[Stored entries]
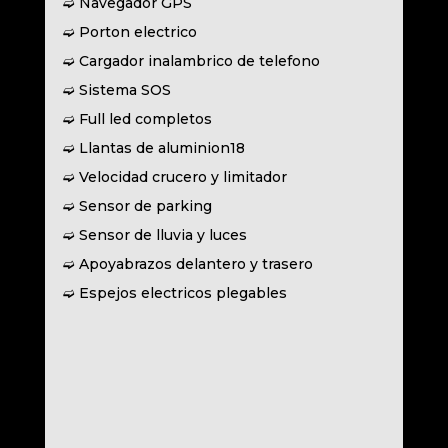
➫ Navegador GPS
➫ Porton electrico
➫ Cargador inalambrico de telefono
➫ Sistema SOS
➫ Full led completos
➫ Llantas de aluminion18
➫ Velocidad crucero y limitador
➫ Sensor de parking
➫ Sensor de lluvia y luces
➫ Apoyabrazos delantero y trasero
➫ Espejos electricos plegables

→ WHAT THE TASK REQUIRES
Return each entry above unchanged. Leave the pictures out.

→ SOLUTION FOR THIS EXERCISE
➫ Navegador GPS
➫ Porton electrico
➫ Cargador inalambrico de telefono
➫ Sistema SOS
➫ Full led completos
➫ Llantas de aluminion18
➫ Velocidad crucero y limitador
➫ Sensor de parking
➫ Sensor de lluvia y luces
➫ Apoyabrazos delantero y trasero
➫ Espejos electricos plegables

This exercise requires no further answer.